CARA,
ricordo che iniziava così la mia
prima letterina di quando ero bambino dedicata ad una bimba di cui mi ero
innamorato. Ho sempre associato questa parola ad un momento piacevole, bello e
pieno di speranza.
Oggi, dopo la visita al C.A.R.A.
di Castelnuovo di Porto questa parola assume un significato differente, interruzione
del proprio sogno, luogo terribile in
cui viene uccisa la speranza.
Non riesco a togliermi dalla mente
quegli occhioni grandi, neri, interrogativi e timidi di quella bimba che sembrava dirmi, perché devo stare qui,
perché in questo posto, cosa ho fatto di male, posso venire a giocare con la tua
bambina, con la palla, a correre per il parco, a colorare, a far finta di
cucinare?
Mi chiedo e non riesco a
spiegarmi perché, perché tutta questa inumanità.

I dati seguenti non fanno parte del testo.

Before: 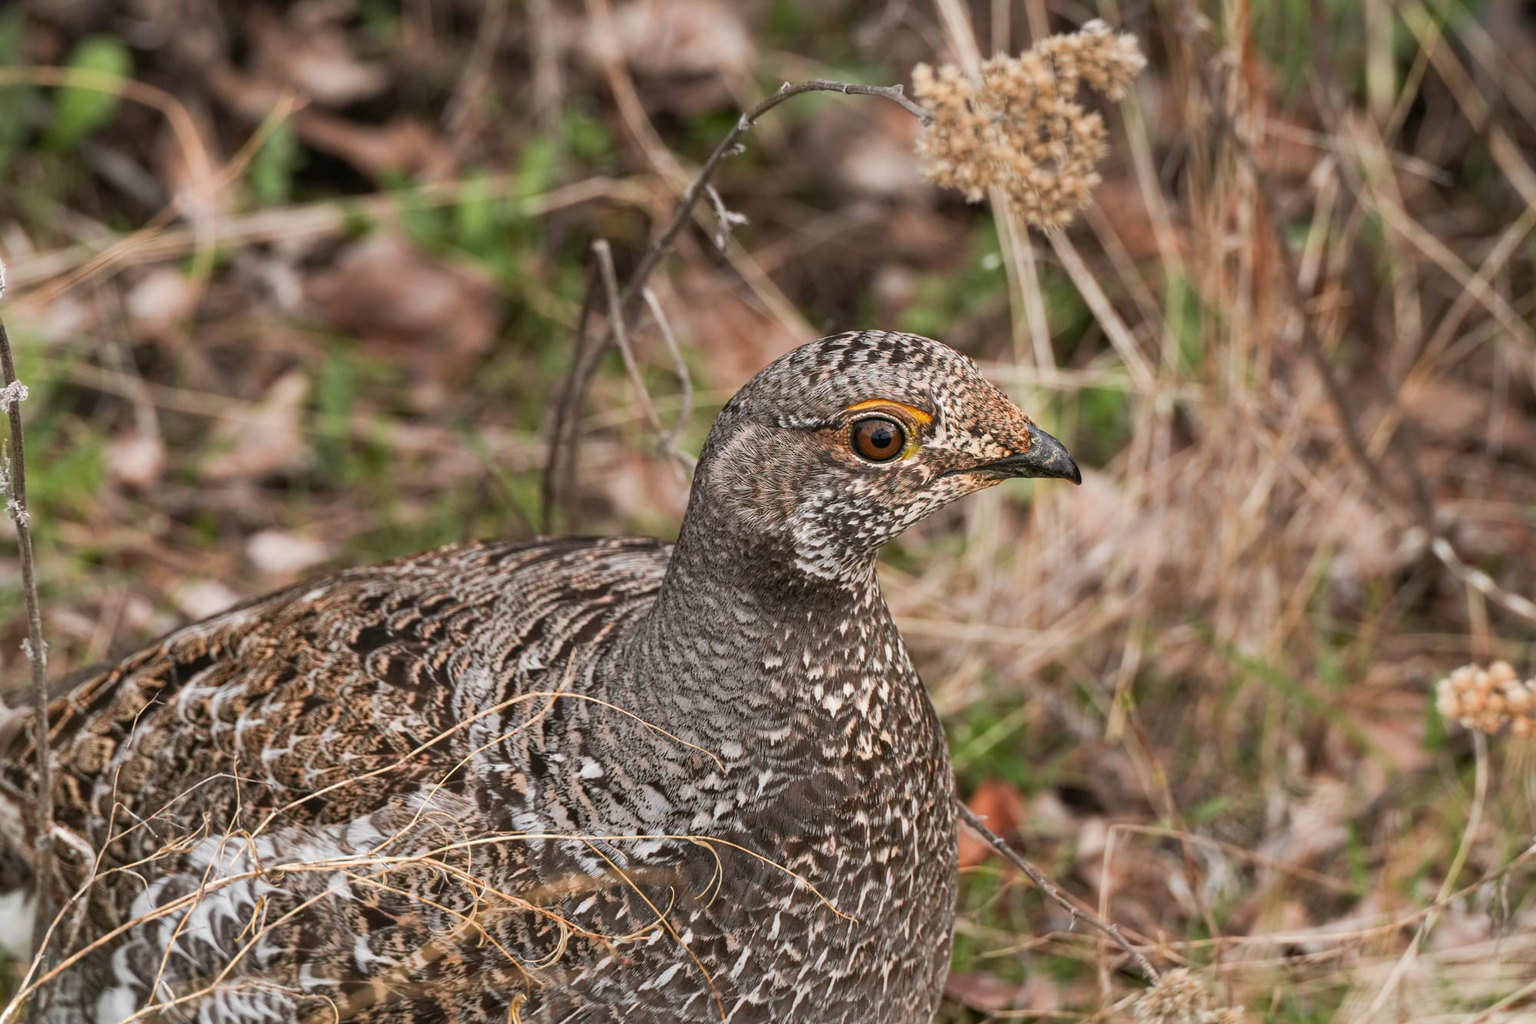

Non eravamo il paese della brava
gente, della gente ospitale, della gente che avrebbe dato il cuore pur di
ospitarti nel migliore modo possibile?
Girando per i corridoi del
centro, mi chiedevo perché, come è possibile che persone che sono scappate
dalla guerra, dalle persecuzioni, che avrebbero diritto alla tutela di
rifugiato debbono vivere in queste condizioni?
Tornando a casa, non nascondo che
mi sono fatto un lungo pianto, sarà perché sono papà, perché darei anche
l’anima per mia figlia, perché sono più sensibile o sarà perché mi esplode una
rabbia nel vedere queste cose.
Devo fare qualcosa, dobbiamo fare
qualcosa perché a partire dai nuclei
familiari con bambini vengano immediatamente inseriti in strutture adeguate, in
strutture di accoglienza degne di questo nome.